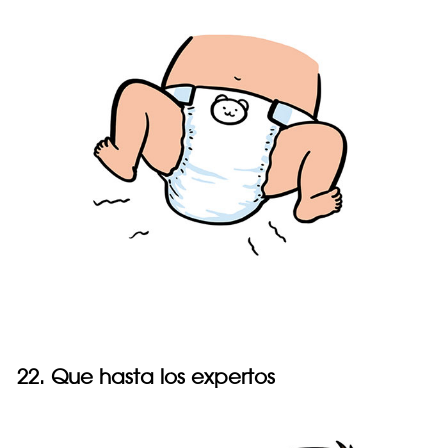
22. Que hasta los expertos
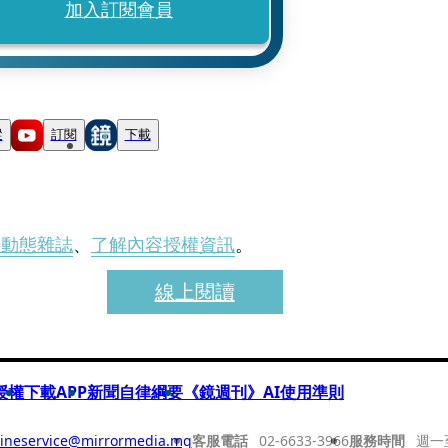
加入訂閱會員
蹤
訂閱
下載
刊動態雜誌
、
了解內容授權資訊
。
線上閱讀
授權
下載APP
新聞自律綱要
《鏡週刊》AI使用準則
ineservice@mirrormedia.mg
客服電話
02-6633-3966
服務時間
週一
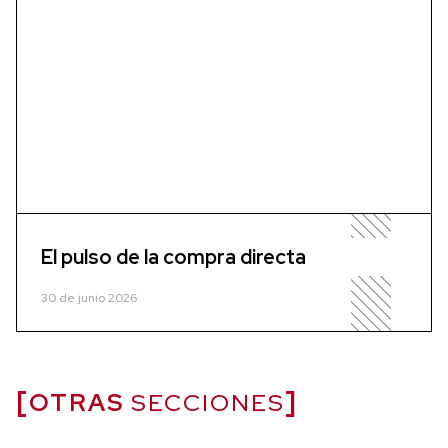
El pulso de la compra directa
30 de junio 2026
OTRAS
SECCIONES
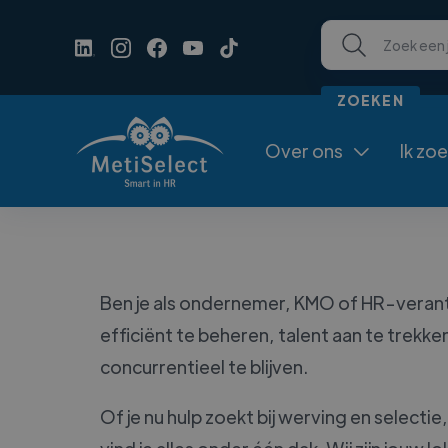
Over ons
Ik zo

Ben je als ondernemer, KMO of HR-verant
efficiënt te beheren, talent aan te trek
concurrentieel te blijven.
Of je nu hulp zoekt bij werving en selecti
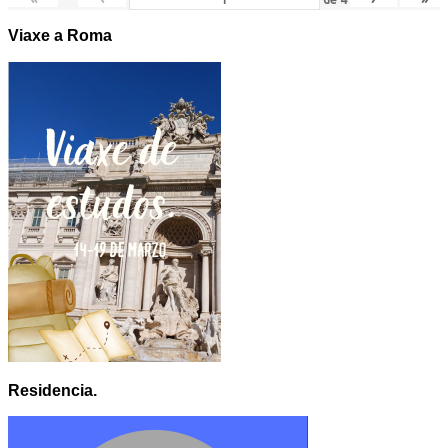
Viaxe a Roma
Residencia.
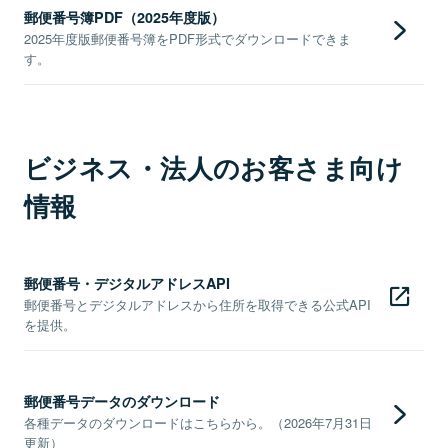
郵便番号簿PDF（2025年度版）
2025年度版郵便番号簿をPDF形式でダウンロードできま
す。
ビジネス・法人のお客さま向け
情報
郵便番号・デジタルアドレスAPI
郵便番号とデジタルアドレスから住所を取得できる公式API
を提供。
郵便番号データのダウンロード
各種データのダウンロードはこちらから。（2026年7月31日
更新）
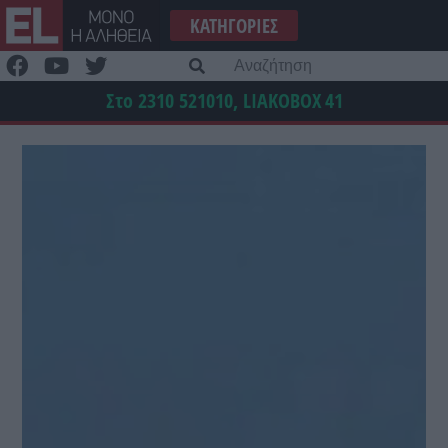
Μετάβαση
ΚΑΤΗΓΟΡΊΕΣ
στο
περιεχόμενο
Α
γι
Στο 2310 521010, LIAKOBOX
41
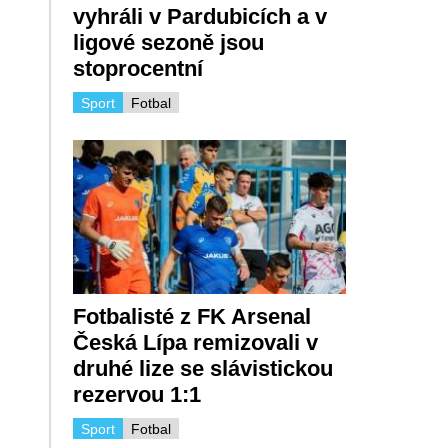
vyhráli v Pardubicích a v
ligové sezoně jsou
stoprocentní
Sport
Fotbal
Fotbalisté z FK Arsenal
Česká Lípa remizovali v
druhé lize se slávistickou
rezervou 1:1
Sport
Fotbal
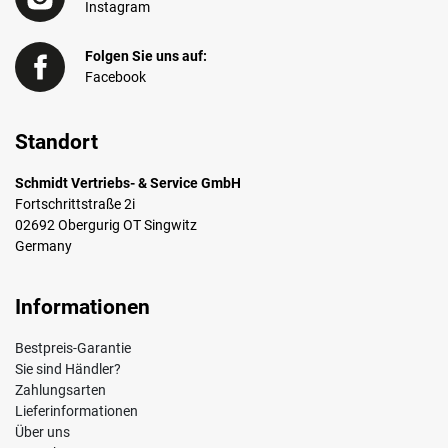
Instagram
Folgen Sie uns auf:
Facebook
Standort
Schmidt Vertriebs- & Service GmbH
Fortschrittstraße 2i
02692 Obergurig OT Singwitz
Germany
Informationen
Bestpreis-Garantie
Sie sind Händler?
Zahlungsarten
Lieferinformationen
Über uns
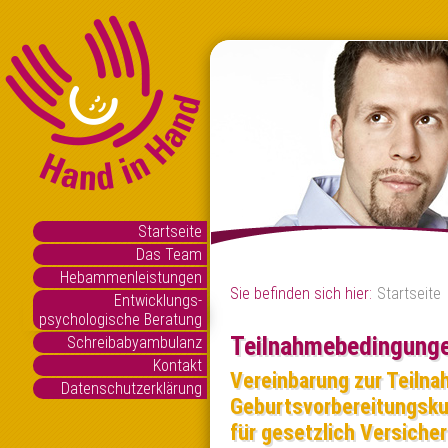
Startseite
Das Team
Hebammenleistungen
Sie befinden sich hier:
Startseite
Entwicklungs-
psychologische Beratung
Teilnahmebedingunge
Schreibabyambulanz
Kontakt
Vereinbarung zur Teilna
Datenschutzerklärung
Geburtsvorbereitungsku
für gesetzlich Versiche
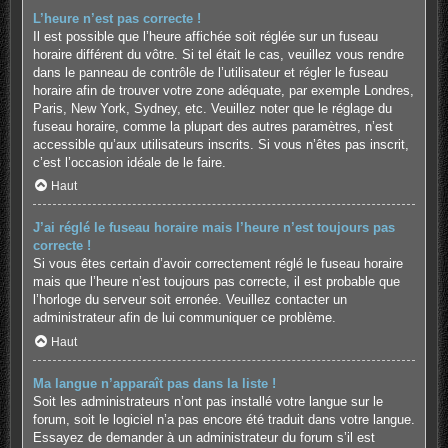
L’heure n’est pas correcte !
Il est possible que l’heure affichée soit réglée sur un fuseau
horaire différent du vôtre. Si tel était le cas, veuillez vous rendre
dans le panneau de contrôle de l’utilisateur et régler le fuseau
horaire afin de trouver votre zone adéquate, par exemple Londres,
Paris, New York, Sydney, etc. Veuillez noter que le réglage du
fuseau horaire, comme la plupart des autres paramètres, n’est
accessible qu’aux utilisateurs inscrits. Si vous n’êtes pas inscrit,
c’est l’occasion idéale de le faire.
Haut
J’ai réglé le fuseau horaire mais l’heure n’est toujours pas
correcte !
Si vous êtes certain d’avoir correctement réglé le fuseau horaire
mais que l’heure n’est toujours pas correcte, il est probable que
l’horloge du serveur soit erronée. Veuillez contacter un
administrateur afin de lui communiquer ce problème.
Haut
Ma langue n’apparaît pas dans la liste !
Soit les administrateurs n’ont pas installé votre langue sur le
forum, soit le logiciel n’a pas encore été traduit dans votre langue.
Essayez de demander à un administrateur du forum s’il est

_ _ _ _

> _Work instructions_
Search the data above for lines holding "toujours" and copy each of them.

> _Task solution_
J’ai réglé le fuseau horaire mais l’heure n’est toujours pas
mais que l’heure n’est toujours pas correcte, il est probable que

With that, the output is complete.